Project ANR-21-CE23-0018-01, from April 1st, 2022 to October 1st, 2025 (42 months).
Head: Dominique Longin (IRIT, Université de Toulouse, CNRS, INP, UT3).

This project involves the design of a multiagent hybrid architecture. It approaches in a multidisciplinary way the study of conceptual neural networks based on spikes called “spiking neural networks’’ (SNN), which have the advantage not only of being biologically credible, but favorable to be modeled using formal tools. Thus, the neural network will represent the long-term memory of an artificial agent, while its working memory and its rules of reasoning and planning will be represented using logic.
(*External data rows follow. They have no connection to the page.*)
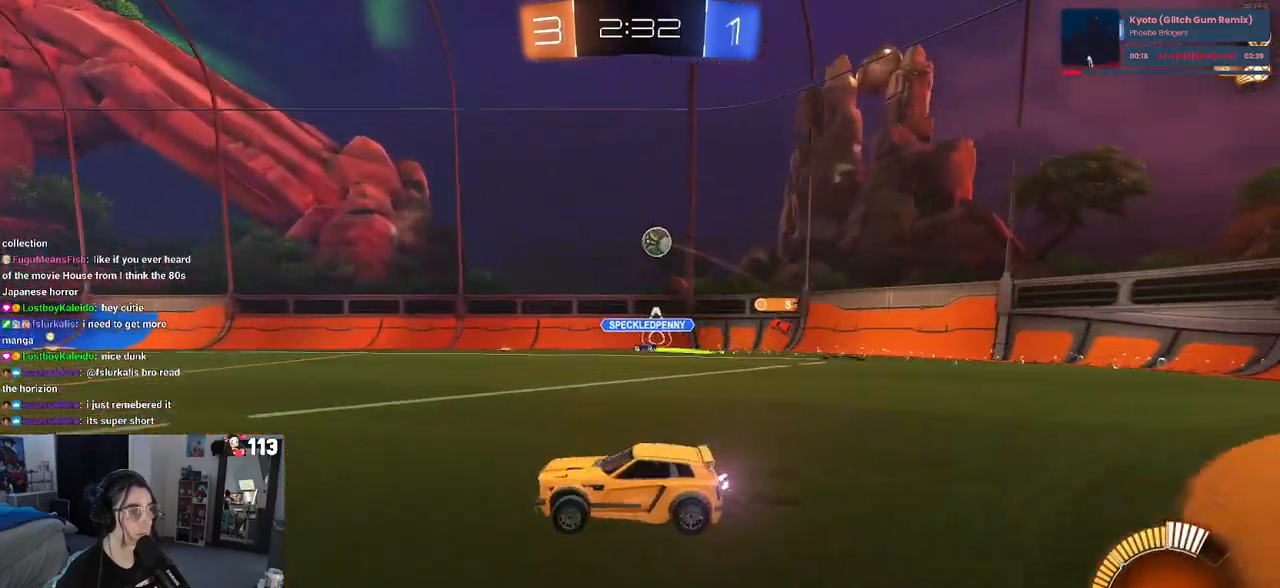
{"buttons": ["R2"], "left_stick": "right", "right_stick": "center", "events": [[333, "left_stick", "center"], [383, "left_stick", "right"]]}
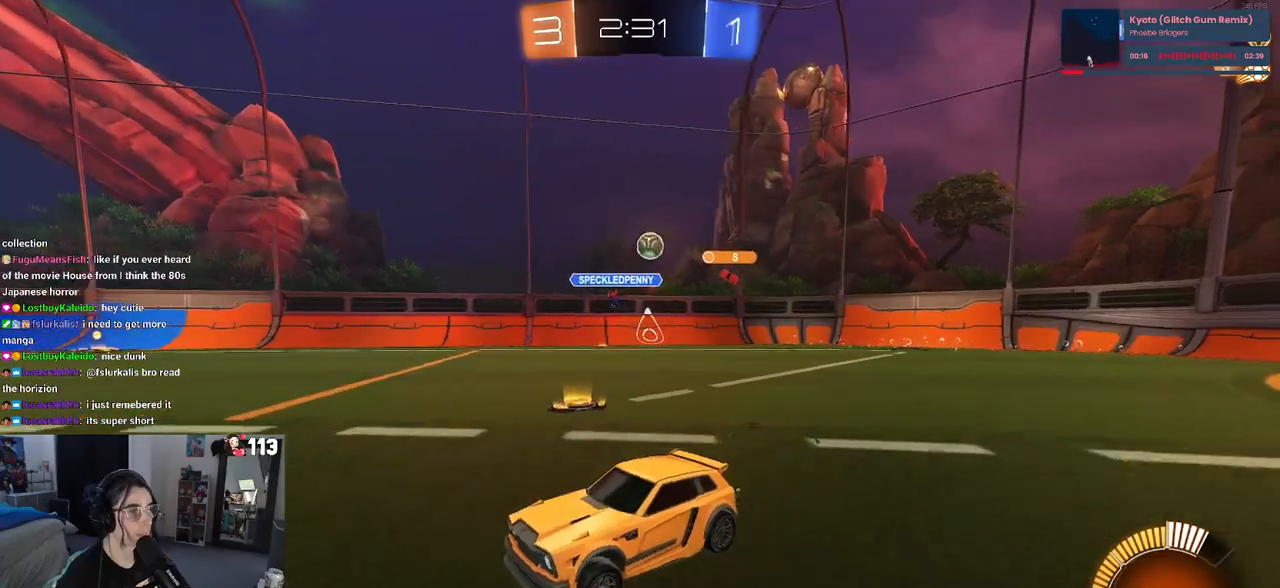
{"buttons": ["R2"], "left_stick": "left", "right_stick": "center", "events": [[50, "left_stick", "center"], [100, "left_stick", "left"], [217, "SQUARE", "down"], [333, "SQUARE", "up"]]}
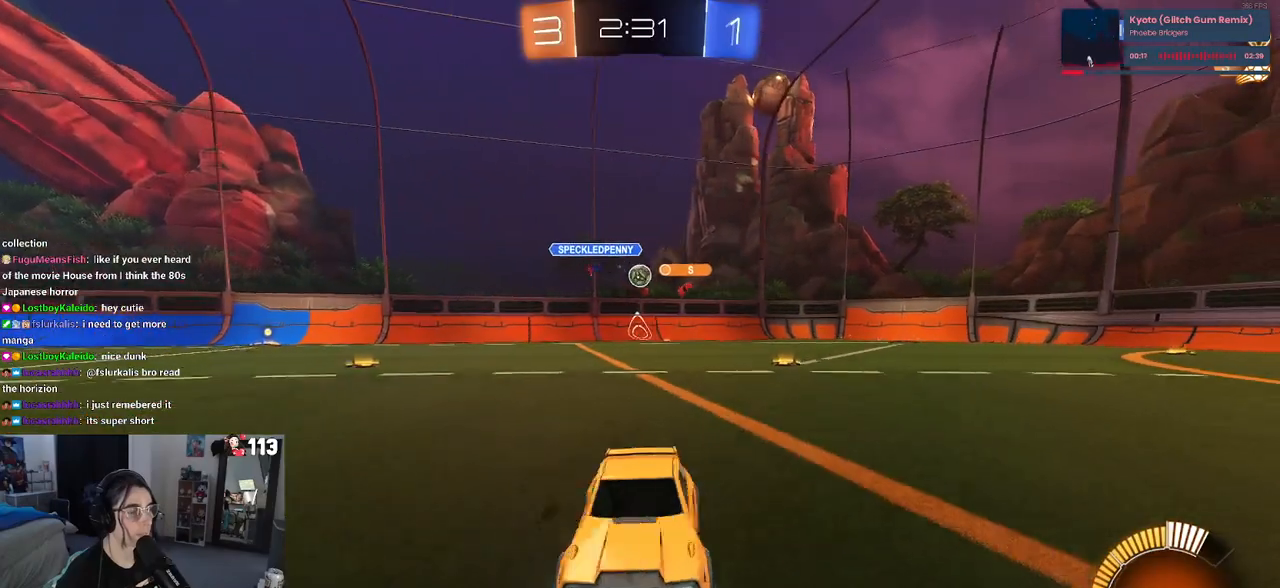
{"buttons": ["R2"], "left_stick": "left", "right_stick": "center", "events": [[400, "SQUARE", "down"], [500, "SQUARE", "up"]]}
Our approach is first to implement a large-scale SNN in order to obtain optimal internal functioning from a computational time point of view. This includes a parallel calculation of the reaction of the output neurons to the stimulus entering the network. We will then formalize the link that exists in human cognition between a conceptual network (its long-term memory) and the central cognition where reasoning (working memory) occurs. This study will also make it possible to fix the relationships that can exist between knowledge updating operations as they are known in symbolic AI, and the updating of conceptual neural networks in the image of what is happening in our brain. Finally, we will produce a hybrid architecture of an intelligent artificial agent with different modules representing its long-term memory (SNN), its working memory (knowledge base), its ability to update its memories, as well as its ability to reason and plan.

This project therefore aims a model reconciling the symbolic and connectionist approaches of AI by proposing such a hybrid architecture. In addition, it also has the ambition to create a bridge between computer science, neuroscience and psychology, by basing this architecture on our knowledge of human cognition and a biologically credible model of neural network. Finally, the link it establishes between abstract operations of the evolution of a knowledge base in logic, and the updating of conceptual neural networks, also provides elements for bringing the brain and knowledge together.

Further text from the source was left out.